通常、神経の過敏は次第に治まっていきます。
咬み合わせが合っていない
被せ物・詰め物を取り付けたことで、咬み合わせが乱れてしまうと噛んだ時に痛みが生じることがあります。
金属の詰め物を使ったことによる過敏
金属は、天然歯やプラスチック、セラミックと比べて、熱の伝導性に優れています。冷たい物を口にした時、その冷たさが神経に届きやすいため、しみたり、痛んだりしやすいと言えます。
二次虫歯
詰め物や被せ物との隙間に汚れが溜まっていたり、虫歯が原因による根管治療後の根管に唾液が侵入するなどして、二次的な虫歯が生じてしまうと、次第に痛みを感じるようになります。
治療後に噛むと痛い場合の対処法
痛む歯を刺激しない
一時的な炎症によって痛みが生じている可能性があるため、その炎症が悪化するような冷たいもの・熱いもの・辛いものなどの刺激物は避けてください。
また、気になっても指で触らないようにしてください。
市販の痛み止めの服用
それほど痛みは強くないけれど、仕事に集中したい・眠れないという場合には、市販の痛み止めを服用してくださっても構いません。
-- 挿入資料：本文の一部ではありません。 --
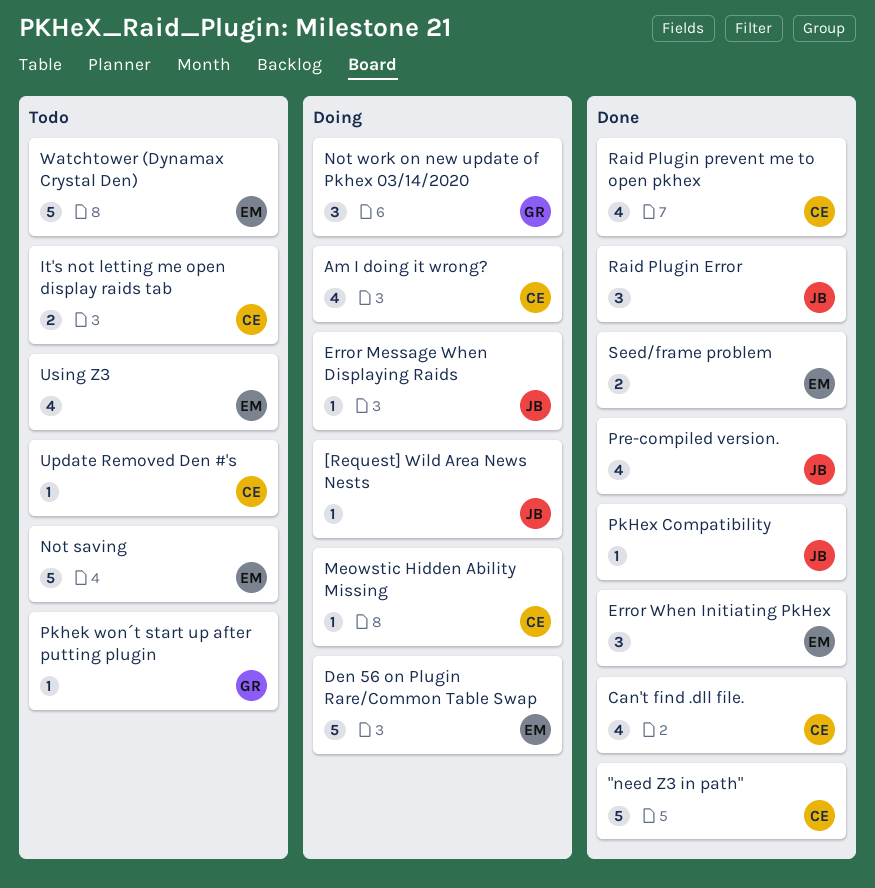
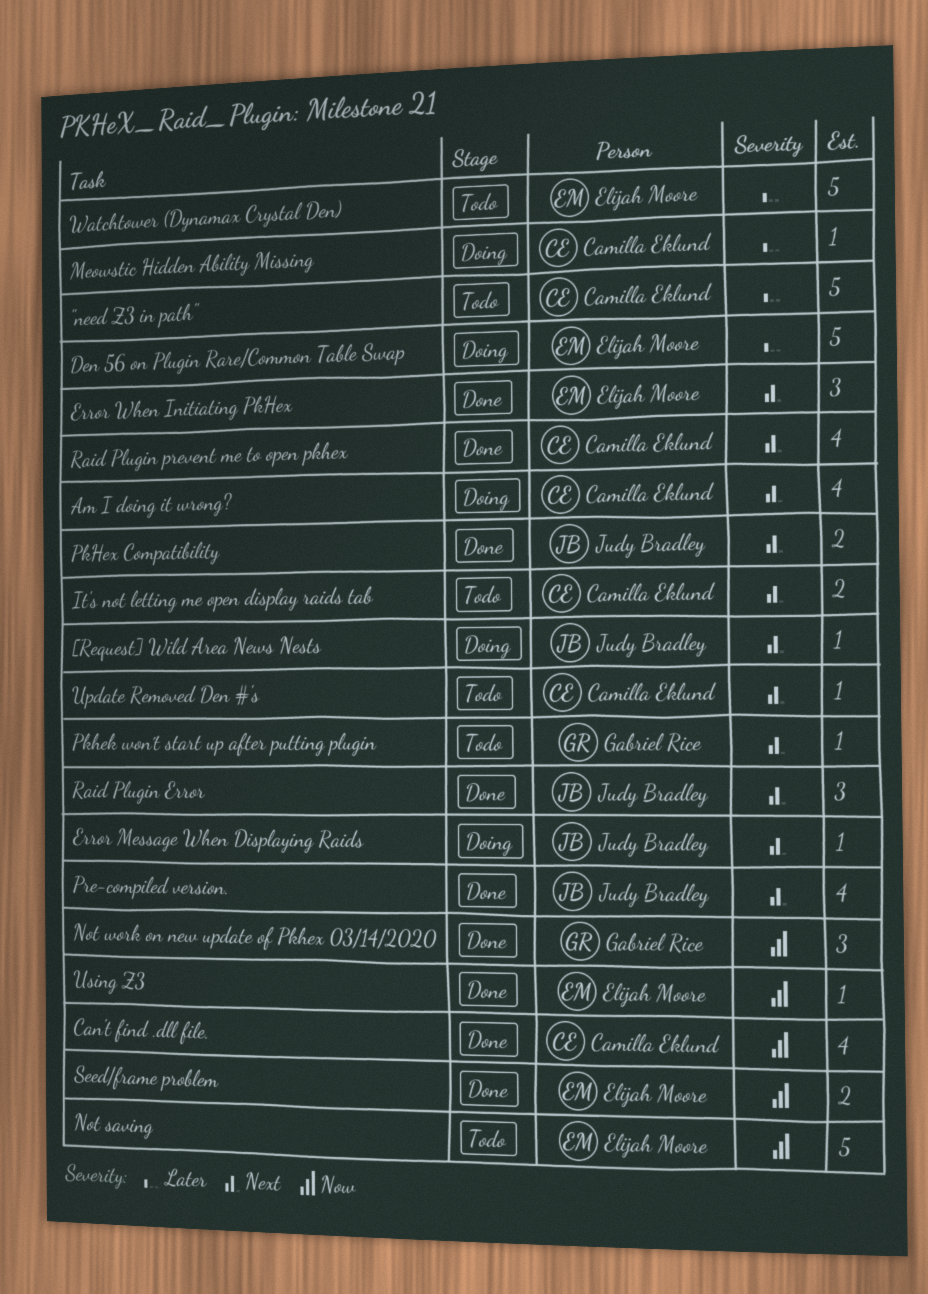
"need Z3 in path", status: Done -> Todo
Not work on new update of Pkhex 03/14/2020, status: Doing -> Done
PkHex Compatibility, estimate: 1 -> 2
Using Z3, status: Todo -> Done
Using Z3, estimate: 4 -> 1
ただ、常用するお薬ではありませんので、あくまでも痛みを抑える為の応急処置としてご活用ください。
長時間の入浴・飲酒・激しい運動・喫煙を避ける
血行を良くしたり、炎症を悪化させる恐れのあることはできるだけ避けてください。
冷やしタオルを頬からあてる
冷蔵庫などで冷やしたタオル、冷却シートを頬の外側からあてると痛みが和らぎます。
氷を口に入れるなどの冷やしすぎは、逆効果となるのでご注意ください。
歯科医院での治療
症状が強い、続く場合には歯科医院を受診してください。もちろん、痛みを感じてすぐご相談くださっても結構です。
神経を取る根管治療、咬み合わせ治療、詰め物の交換、虫歯治療など、必要となる治療法をご提案します。
治療後に噛むと痛い症例
Case1
治療前
他院にて根管治療を受けたが、治療終了直後より噛むと痛むため、当院へ転院。
レントゲン写真より、根管治療が満足になされていないことがわかる。
治療中①
前の治療で詰めた詰め物をすべて除去して、歯の中を一度空っぽの状態にしたレントゲン写真。
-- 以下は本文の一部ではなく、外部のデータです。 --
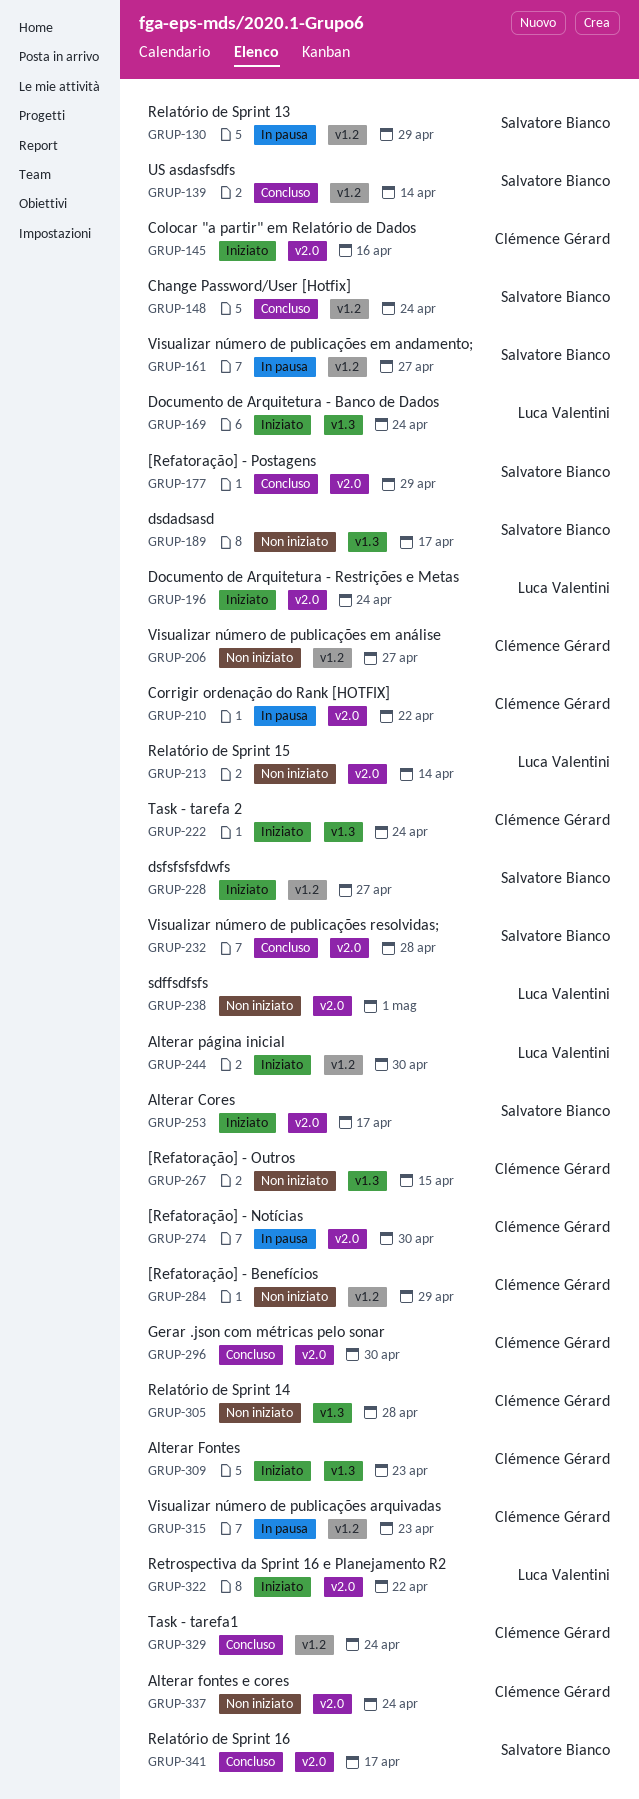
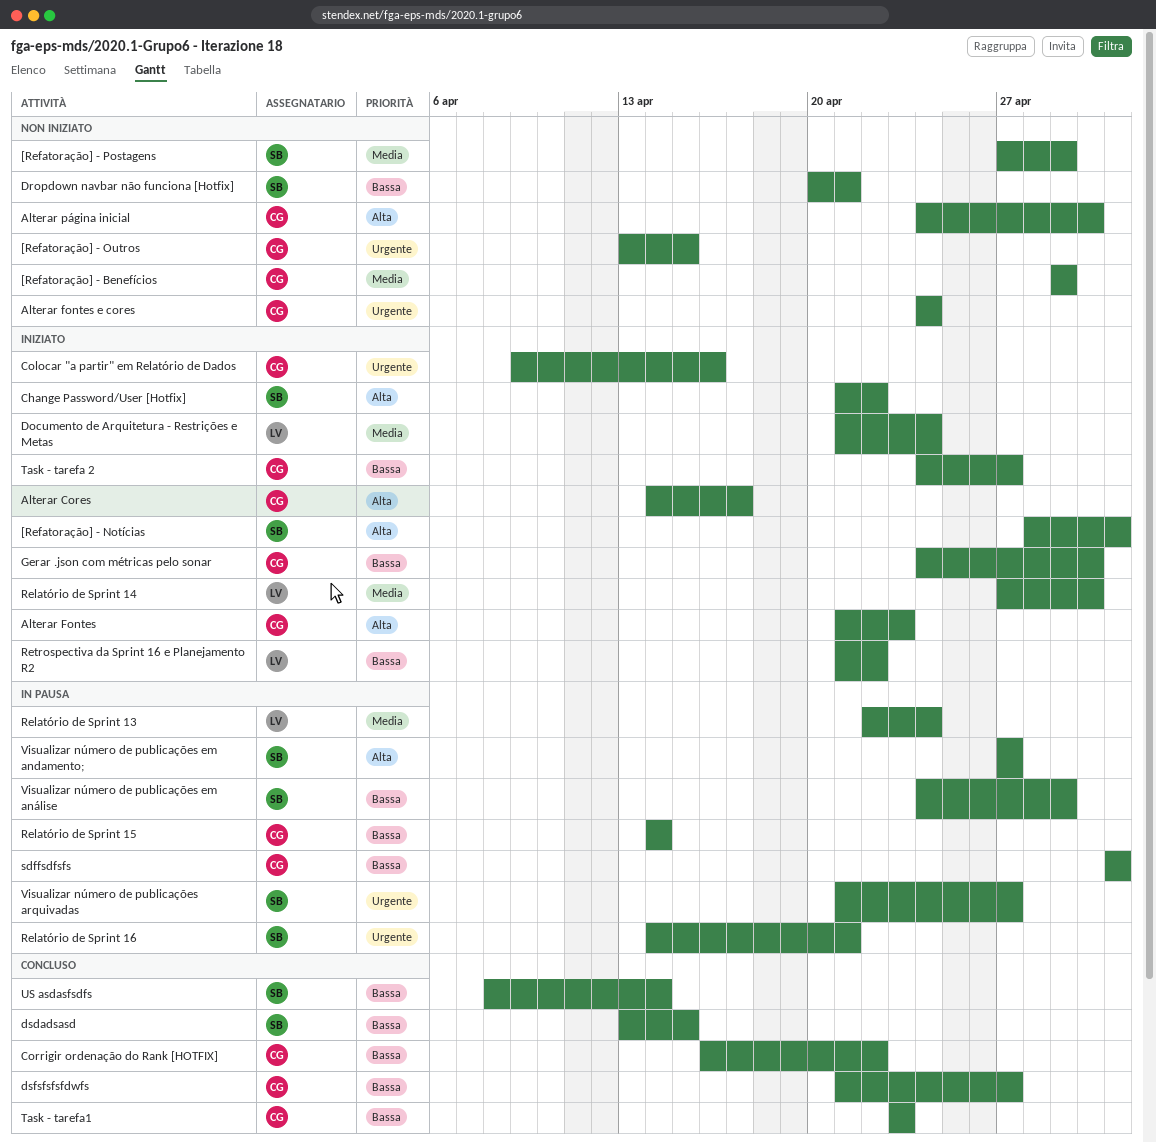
[Refatoração] - Notícias, status: In pausa -> Iniziato
[Refatoração] - Notícias, owner: Clémence Gérard -> Salvatore Bianco
[Refatoração] - Notícias, due: Apr 30 -> May 1
[Refatoração] - Postagens, status: Concluso -> Non iniziato
Alterar Cores, owner: Salvatore Bianco -> Clémence Gérard
Alterar página inicial, status: Iniziato -> Non iniziato
Alterar página inicial, owner: Luca Valentini -> Clémence Gérard
Change Password/User [Hotfix], status: Concluso -> Iniziato
Change Password/User [Hotfix], due: Apr 24 -> Apr 22
Corrigir ordenação do Rank [HOTFIX], status: In pausa -> Concluso
Documento de Arquitetura - Banco de Dados: present -> none
Dropdown navbar não funciona [Hotfix]: none -> present
dsdadsasd, status: Non iniziato -> Concluso
dsdadsasd, due: Apr 17 -> Apr 15
dsfsfsfsfdwfs, status: Iniziato -> Concluso
dsfsfsfsfdwfs, owner: Salvatore Bianco -> Clémence Gérard
Gerar .json com métricas pelo sonar, status: Concluso -> Iniziato
Relatório de Sprint 13, owner: Salvatore Bianco -> Luca Valentini
Relatório de Sprint 13, due: Apr 29 -> Apr 24
Relatório de Sprint 14, status: Non iniziato -> Iniziato
Relatório de Sprint 14, owner: Clémence Gérard -> Luca Valentini
Relatório de Sprint 14, due: Apr 28 -> Apr 30
Relatório de Sprint 15, status: Non iniziato -> In pausa
Relatório de Sprint 15, owner: Luca Valentini -> Clémence Gérard
Relatório de Sprint 16, status: Concluso -> In pausa
Relatório de Sprint 16, due: Apr 17 -> Apr 21
sdffsdfsfs, status: Non iniziato -> In pausa
sdffsdfsfs, owner: Luca Valentini -> Clémence Gérard
Task - tarefa 2, due: Apr 24 -> Apr 27
Task - tarefa1, due: Apr 24 -> Apr 23
Visualizar número de publicações arquivadas, owner: Clémence Gérard -> Salvatore Bianco
Visualizar número de publicações arquivadas, due: Apr 23 -> Apr 27
Visualizar número de publicações em análise, status: Non iniziato -> In pausa
Visualizar número de publicações em análise, owner: Clémence Gérard -> Salvatore Bianco
Visualizar número de publicações em análise, due: Apr 27 -> Apr 29
Visualizar número de publicações resolvidas;: present -> none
歯の内部の汚染物質(痛みの原因)がほぼすべてが取り除かれたことがレントゲン写真より確認できる。
また、必要があればマイクロスコープを使用して歯の内部に汚染物質の取り残しがないかを確認します。
治療中②
歯の内部を消毒し、清潔な状態にしてから樹脂を詰めて歯の内部を密閉します。
再び細菌が増殖(再発)しないようにするための処置です。